# "Worst Year of my life" comment?



## MrNightly (Feb 6, 2017)

If your significant other, on New Years day, told you that 2017 was the worst year of their life, would that bother you?

And then, if you asked for clarification, and got nothing but silence?

It really bothered me. I don't know why. Maybe because, even though there were ups and downs for me in 2017 and the relationship, I was still madly in love with my wife and able to enjoy the great times!


----------



## EleGirl (Dec 3, 2011)

It would bother me and I would want to know why it was the worst year of their life. And if they refused to tell me why, I would be upset/concerned.

She gave you no clue? 

What sort of things does she normally complain about?


----------



## Holdingontoit (Mar 7, 2012)

It would bother me that I do not already know why it was such a bad year for my spouse.

If I wanted to have a good marriage, then not knowing what currently bothers my spouse about me and our marriage is a huge warning that I am not paying enough attention to my spouse's emotional needs. If they are unhappy and I do not know why, that likely means they do not feel safe to share their thoughts, feelings, desires, hopes, dreams and disappointments. If I am not the person my spouse shares that with, then I have to worry they will share it with someone else. That is how affairs are born.


----------



## FalCod (Dec 6, 2017)

That's a bad sign on many levels. It's bad that she won't tell you. It's bad that you don't have a clue.


----------



## MrNightly (Feb 6, 2017)

FalCod said:


> That's a bad sign on many levels. It's bad that she won't tell you. It's bad that you don't have a clue.


Well first off, I never said I didn't have a clue why. I simple said it bothered me and I don't know why (it bothered me)

My wife is a big baby at times... with an under developed maturity level with many symptoms of bpd. But to tell someone it's the worst year of their life just seems excessive but I should be use to it by now.

I am developing a very thick skin these days. Gotta keep my sanity


----------



## Maxwedge 413 (Apr 16, 2014)

So,.. You DO know why she said it. But you feel she's a big baby, so you don't pay much attention when she complains. So,what is bothering you? That she is annoying and cries too much, or that you can't bring yourself to comfort her?


----------



## Diana7 (Apr 19, 2016)

MrNightly said:


> Well first off, I never said I didn't have a clue why. I simple said it bothered me and I don't know why (it bothered me)
> 
> My wife is a big baby at times... with an under developed maturity level with many symptoms of bpd. But to tell someone it's the worst year of their life just seems excessive but I should be use to it by now.

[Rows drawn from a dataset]
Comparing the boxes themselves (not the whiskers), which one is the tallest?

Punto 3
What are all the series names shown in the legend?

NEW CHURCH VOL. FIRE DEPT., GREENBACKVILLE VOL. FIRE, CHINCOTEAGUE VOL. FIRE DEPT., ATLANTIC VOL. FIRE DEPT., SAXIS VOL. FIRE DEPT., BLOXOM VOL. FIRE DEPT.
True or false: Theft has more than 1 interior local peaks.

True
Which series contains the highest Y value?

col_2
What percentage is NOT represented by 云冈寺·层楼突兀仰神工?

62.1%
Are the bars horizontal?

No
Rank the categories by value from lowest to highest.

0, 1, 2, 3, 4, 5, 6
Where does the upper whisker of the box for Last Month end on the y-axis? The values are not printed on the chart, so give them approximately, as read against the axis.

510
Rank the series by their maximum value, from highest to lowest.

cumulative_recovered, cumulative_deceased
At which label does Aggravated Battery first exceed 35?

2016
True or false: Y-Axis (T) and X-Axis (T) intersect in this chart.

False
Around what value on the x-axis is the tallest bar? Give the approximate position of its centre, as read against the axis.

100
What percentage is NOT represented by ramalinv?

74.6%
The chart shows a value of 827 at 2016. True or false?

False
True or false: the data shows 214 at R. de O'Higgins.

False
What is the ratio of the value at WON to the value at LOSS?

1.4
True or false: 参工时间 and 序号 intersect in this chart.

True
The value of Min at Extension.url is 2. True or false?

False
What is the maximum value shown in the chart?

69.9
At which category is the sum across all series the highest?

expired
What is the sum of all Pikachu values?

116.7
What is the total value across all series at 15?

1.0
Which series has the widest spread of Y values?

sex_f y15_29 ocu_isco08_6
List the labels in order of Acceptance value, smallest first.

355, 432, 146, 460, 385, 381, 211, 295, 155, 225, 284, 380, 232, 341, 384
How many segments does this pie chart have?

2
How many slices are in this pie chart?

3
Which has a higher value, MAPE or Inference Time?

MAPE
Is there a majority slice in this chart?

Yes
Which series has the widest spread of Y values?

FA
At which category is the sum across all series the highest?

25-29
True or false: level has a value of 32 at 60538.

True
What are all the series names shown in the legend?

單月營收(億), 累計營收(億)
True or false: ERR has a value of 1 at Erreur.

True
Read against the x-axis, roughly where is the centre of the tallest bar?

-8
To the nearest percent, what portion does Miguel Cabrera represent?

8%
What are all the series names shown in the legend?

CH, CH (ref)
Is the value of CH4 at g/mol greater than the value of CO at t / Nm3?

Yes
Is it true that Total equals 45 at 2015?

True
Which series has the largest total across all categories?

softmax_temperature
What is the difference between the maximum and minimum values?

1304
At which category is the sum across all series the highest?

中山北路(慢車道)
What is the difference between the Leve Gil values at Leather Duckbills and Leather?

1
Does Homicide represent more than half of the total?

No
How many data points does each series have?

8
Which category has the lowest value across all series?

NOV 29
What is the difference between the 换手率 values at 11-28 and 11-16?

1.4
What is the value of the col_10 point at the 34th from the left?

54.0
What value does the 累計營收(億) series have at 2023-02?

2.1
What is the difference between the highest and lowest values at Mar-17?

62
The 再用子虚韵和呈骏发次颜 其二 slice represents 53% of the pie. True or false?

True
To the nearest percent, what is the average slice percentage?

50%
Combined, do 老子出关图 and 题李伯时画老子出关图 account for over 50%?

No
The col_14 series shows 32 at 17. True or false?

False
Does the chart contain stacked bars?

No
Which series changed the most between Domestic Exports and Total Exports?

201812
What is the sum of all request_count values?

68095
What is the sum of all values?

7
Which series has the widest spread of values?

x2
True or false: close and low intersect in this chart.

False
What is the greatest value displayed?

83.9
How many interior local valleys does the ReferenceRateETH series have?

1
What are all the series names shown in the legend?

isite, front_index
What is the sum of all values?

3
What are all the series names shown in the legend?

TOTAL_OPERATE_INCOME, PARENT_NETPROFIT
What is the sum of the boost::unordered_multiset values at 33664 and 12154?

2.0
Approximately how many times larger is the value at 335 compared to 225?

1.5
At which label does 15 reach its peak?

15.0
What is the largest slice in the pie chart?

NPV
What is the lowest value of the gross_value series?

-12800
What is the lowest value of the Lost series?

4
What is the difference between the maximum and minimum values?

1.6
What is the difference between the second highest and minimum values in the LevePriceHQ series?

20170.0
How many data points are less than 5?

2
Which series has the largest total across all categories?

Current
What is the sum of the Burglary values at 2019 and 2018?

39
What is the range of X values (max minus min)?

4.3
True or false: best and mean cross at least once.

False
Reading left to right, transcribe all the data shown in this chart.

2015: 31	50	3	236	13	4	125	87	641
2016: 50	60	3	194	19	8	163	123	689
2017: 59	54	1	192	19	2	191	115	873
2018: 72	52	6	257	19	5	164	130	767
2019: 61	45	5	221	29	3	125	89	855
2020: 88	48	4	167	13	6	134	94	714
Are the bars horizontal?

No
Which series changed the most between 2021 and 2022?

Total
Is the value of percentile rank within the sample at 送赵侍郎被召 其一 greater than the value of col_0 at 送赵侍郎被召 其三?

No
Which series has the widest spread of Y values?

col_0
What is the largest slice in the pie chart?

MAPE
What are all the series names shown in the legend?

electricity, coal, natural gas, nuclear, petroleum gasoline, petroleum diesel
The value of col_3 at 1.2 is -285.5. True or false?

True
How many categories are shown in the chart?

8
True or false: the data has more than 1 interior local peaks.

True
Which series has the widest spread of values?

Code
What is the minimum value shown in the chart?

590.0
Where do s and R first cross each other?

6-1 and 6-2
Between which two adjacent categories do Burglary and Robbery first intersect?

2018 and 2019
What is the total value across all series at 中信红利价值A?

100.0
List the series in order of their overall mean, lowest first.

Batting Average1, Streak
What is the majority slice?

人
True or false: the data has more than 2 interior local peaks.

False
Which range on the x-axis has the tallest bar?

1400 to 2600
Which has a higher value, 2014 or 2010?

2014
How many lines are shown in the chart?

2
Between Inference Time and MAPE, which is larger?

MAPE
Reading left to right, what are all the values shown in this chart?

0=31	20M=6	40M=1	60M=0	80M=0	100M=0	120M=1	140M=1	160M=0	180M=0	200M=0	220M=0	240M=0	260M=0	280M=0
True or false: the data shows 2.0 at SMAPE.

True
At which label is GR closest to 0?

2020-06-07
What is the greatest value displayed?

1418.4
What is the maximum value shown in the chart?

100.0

(TASK LIST):
1. Update the thread between "If your significant" and "nothing but silence?", inclusive, replacing "significant other" with "partner".
2. Does the thread support each statement? Answer yes or no for each, quoting the deciding words. (a) EleGirl would be upset or concerned if the spouse refused to explain. (b) MrNightly states that he has no idea why his wife called it the worst year. (c) Holdingontoit links affairs to a spouse sharing feelings with someone else.
The rows have no connection to the thread.

(EXERCISE RESULTS):
1.
If your partner, on New Years day, told you that 2017 was the worst year of their life, would that bother you?

And then, if you asked for clarification, and got nothing but silence?

2.
(a) Yes: "And if they refused to tell me why, I would be upset/concerned."
(b) No: "Well first off, I never said I didn't have a clue why."
(c) Yes: "If I am not the person my spouse shares that with, then I have to worry they will share it with someone else. That is how affairs are born."